To role of beta-adrenergic and muscarinic cholinergic systems on maximal treadmill exercise performance and systemic O2 transport during hypoxic exercise (PIO2 approximately 70 Torr) was studied in rats acclimatized to hypobaric hypoxia (PIO2 approximately 70 Torr for 3 weeks, A rats) and in non-acclimatized littermates (NA rats). Untreated A rats had lower resting (fH) and maximal heart rate (fHmax) and cardiac output (Q), and higher maximal O2 uptake (VO2max) than NA. The only effect of cholinergic receptor blockade with atropine (Atp) was an increase in pre-exercise fH to comparable levels in A and in NA. beta 1-adrenergic receptor blockade with atenolol (Aten) lowered pre-exercise fH and (fHmax) to comparable values in A and in NA rats. However, since both pre-exercise fH and fHmax were lower in untreated A, the effect of Aten was relatively smaller in A. Aten reduced maximal exercise cardiac output (Qmax) in NA; however, tissue O2 extraction increased such that VO2max was not affected. Aten did not influence Qmax or any other parameter of systemic O2 transport in A. In conclusion the increased cholinergic tone may be responsible for the lower resting fH but not the lower fHmax of A; the integrity of the beta-adrenergic system is not necessary to attain VO2max in hypoxia either in A or in NA; the decreased response to beta-adrenergic stimulation in A limits the efficacy of this system on the mechanisms of systemic O2 transport and reduces the effect of its blockade on these mechanisms.

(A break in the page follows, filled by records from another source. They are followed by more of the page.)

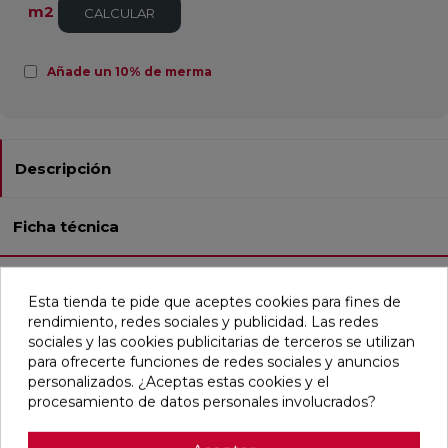
m2
CALCULAR
Añade un 10% de merma
Descripción
Ficha técnica
Este porcelánico esmaltado, disponible en acabado liso o
Esta tienda te pide que aceptes cookies para fines de
abombado, pulido y rectificado, viene en un formato
rendimiento, redes sociales y publicidad. Las redes
rectangular de 30x60 cm. Es ideal tanto para pavimentos
sociales y las cookies publicitarias de terceros se utilizan
como para revestimientos en baños, cocinas, residencias y
para ofrecerte funciones de redes sociales y anuncios
comercios. Su resistencia a la helada y a las manchas lo
personalizados. ¿Aceptas estas cookies y el
hace muy duradero. Con un estilo que combina lo clásico y
procesamiento de datos personales involucrados?
lo contemporáneo, emula el mármol en tonos
mayoritariamente blancos y dorados, aportando elegancia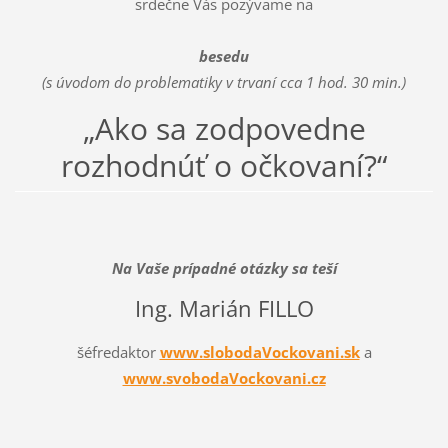
srdečne Vás pozývame na
besedu
(s úvodom do problematiky v trvaní cca 1 hod. 30 min.)
„Ako sa zodpovedne
rozhodnúť o očkovaní?“
Na Vaše prípadné otázky sa teší
Ing. Marián FILLO
šéfredaktor
www.slobodaVockovani.sk
a
www.svobodaVockovani.cz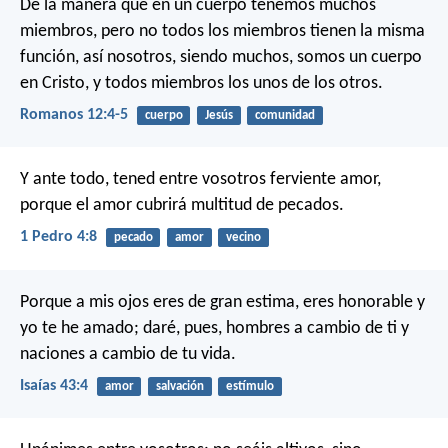
De la manera que en un cuerpo tenemos muchos
miembros, pero no todos los miembros tienen la misma
función, así nosotros, siendo muchos, somos un cuerpo
en Cristo, y todos miembros los unos de los otros.
Romanos 12:4-5
cuerpo
Jesús
comunidad
Y ante todo, tened entre vosotros ferviente amor,
porque el amor cubrirá multitud de pecados.
1 Pedro 4:8
pecado
amor
vecino
Porque a mis ojos eres de gran estima,
eres honorable y
yo te he amado;
daré, pues, hombres a cambio de ti
y
naciones a cambio de tu vida.
Isaías 43:4
amor
salvación
estímulo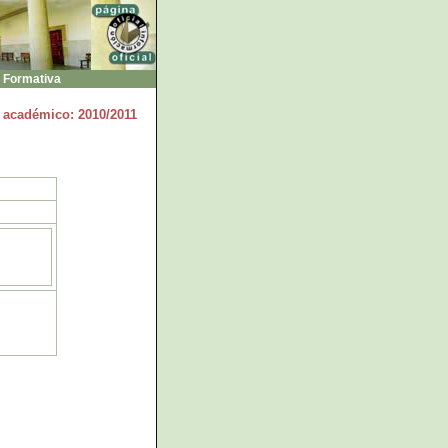
 Formativa
 académico: 2010/2011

Effect of hematocrit on systemic O2 transport in hypoxic and normoxic exercise in rats.

The effect of hematocrit (Hct) on O2 transport in hypoxic [inspired PO2 (PIO2) approximately 70 Torr] and normoxic (PIO2 approximately 145 Torr) exercise was studied in rats acclimatized to 3 wk of PIO2 at approximately 70 Torr (A rats) and in nonacclimatized littermates (NA rats). Isovolumic exchange transfusion of plasma or red blood cells was used to lower Hct in A rats from approximately 60 to 45% and to raise Hct of NA rats from 45 to 60%: Controls were A and NA rats exchange transfused with whole blood at constant Hct. Lowering Hct of A rats lowered the arterial O2 concentration (CaO2) and the arterial-mixed venous O2 difference and increased the maximal cardiac output (Qmax) without changes in maximal O2 uptake (VO2 max) or in the product of Qmax x CaO2, circulatory O2 convection at maximal exercise (TO2 max). Raising Hct in NA rats produced the opposite changes in CaO2, arterial-mixed venous O2 difference, and Qmax, but VO2 max and TO2 max increased significantly, both in hypoxia and normoxia, because of relatively small changes in Qmax. In NA rats, a steeper slope of the line relating VO2 max to calculated mean capillary PO2 at high Hct suggested a higher tissue O2 diffusing capacity with high Hct. For a given Hct and Qmax, systemic arterial pressure was higher in A rats. The data suggest that 1) the effect of Hct on systemic hemodynamics is different in A and NA rats, resulting in different effects on VO2 max; 2) factors in addition to Hct contribute to the high systemic vascular resistance of A rats; and 3) increased diffusive conductance for O2, as well as increased TO2 max, could be responsible for the effect of Hct on VO2 max of NA rats.